━━━ Source material
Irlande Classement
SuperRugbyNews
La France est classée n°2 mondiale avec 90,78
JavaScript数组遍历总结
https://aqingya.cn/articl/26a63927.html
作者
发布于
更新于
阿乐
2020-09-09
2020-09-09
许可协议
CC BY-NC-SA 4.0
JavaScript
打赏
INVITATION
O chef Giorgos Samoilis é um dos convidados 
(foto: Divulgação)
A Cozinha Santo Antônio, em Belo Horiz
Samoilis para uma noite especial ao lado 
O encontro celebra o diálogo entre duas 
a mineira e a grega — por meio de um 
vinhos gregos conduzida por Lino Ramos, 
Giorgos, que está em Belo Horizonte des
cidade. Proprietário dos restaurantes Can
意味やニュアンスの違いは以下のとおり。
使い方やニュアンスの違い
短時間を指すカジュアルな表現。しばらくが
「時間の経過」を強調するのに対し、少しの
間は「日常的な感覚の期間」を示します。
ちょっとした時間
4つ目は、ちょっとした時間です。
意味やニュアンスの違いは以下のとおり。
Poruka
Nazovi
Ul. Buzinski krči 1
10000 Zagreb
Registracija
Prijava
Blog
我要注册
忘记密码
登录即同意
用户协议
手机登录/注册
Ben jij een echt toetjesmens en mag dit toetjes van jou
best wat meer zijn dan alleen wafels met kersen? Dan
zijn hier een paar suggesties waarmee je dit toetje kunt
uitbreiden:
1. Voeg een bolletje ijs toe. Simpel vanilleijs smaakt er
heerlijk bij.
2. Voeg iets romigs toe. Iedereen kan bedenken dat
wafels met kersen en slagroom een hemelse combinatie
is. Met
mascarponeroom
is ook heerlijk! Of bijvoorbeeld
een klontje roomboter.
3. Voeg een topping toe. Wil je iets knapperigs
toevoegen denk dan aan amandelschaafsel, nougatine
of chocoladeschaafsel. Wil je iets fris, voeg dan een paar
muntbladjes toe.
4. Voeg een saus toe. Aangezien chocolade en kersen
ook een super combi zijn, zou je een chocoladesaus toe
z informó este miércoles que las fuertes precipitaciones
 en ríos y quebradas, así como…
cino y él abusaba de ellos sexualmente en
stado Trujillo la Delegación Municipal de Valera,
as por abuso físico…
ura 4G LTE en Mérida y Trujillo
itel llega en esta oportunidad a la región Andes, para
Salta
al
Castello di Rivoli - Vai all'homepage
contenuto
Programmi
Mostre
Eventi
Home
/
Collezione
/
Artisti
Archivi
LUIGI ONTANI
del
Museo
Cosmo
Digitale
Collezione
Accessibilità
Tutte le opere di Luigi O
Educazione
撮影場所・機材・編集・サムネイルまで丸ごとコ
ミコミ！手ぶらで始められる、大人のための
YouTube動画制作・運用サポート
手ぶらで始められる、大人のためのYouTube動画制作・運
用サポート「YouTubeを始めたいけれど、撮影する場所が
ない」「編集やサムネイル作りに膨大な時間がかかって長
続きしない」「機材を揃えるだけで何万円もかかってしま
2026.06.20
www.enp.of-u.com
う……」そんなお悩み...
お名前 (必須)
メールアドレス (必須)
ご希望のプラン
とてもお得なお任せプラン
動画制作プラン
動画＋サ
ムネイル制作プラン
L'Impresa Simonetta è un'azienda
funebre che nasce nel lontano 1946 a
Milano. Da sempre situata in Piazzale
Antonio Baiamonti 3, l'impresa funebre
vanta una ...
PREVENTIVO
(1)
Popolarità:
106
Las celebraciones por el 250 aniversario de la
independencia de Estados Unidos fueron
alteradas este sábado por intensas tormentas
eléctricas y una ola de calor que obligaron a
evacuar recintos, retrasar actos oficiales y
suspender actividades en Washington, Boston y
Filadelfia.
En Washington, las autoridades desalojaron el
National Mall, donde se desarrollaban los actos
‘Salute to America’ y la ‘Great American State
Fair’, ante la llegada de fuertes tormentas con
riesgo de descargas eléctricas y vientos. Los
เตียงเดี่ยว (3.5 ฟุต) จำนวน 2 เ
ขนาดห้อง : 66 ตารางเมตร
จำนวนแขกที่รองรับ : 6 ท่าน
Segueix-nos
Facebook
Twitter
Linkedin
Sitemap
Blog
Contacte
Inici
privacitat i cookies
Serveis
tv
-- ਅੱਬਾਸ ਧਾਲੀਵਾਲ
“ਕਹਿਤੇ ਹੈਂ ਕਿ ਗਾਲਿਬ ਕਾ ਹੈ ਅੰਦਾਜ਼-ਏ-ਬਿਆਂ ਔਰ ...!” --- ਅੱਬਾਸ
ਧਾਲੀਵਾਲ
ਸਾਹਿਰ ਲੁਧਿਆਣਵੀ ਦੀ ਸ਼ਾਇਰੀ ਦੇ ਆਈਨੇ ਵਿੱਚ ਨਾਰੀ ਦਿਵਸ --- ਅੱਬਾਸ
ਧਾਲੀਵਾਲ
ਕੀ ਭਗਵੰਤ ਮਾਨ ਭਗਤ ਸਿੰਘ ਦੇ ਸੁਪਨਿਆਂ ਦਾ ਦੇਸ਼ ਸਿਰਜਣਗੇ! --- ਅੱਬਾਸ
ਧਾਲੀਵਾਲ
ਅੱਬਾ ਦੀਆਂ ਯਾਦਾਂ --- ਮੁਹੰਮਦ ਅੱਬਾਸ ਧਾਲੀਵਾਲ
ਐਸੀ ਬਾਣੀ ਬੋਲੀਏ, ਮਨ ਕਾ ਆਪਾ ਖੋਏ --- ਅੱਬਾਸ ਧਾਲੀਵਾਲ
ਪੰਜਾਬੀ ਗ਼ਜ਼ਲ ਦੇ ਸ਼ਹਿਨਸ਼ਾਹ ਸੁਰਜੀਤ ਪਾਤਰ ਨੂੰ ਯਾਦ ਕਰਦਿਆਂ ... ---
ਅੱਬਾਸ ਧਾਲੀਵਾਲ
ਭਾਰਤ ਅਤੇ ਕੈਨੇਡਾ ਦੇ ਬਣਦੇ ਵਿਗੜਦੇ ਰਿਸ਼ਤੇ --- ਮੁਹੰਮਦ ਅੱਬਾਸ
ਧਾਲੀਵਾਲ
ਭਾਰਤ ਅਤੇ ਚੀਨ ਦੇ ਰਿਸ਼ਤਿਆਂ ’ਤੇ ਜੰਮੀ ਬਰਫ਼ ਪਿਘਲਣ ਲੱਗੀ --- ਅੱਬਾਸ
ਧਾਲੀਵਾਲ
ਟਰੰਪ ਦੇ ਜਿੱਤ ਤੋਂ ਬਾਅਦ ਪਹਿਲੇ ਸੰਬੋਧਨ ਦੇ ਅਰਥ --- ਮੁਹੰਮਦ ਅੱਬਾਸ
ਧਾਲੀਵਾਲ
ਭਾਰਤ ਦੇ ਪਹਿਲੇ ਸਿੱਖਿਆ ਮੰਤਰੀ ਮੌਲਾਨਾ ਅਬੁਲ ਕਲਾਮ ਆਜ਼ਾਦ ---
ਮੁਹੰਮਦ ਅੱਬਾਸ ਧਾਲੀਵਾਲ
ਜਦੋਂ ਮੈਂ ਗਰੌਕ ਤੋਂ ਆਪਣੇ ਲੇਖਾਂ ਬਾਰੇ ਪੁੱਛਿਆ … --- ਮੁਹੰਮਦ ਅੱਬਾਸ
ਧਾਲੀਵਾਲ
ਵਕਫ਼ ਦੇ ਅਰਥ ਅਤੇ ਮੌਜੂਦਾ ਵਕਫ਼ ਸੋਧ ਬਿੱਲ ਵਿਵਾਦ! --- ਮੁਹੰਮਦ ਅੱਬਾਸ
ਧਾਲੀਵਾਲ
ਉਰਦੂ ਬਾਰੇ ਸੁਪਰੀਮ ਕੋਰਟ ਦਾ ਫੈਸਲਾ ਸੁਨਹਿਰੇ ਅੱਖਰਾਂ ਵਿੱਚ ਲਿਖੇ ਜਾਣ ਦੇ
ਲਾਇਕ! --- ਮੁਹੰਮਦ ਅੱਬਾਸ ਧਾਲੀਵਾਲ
━━━━━━
§ **The problem**
Select each line of the records that contains the word "este" and copy it out, with matching case.

§ **Written answer**
z informó este miércoles que las fuertes precipitaciones
alteradas este sábado por intensas tormentas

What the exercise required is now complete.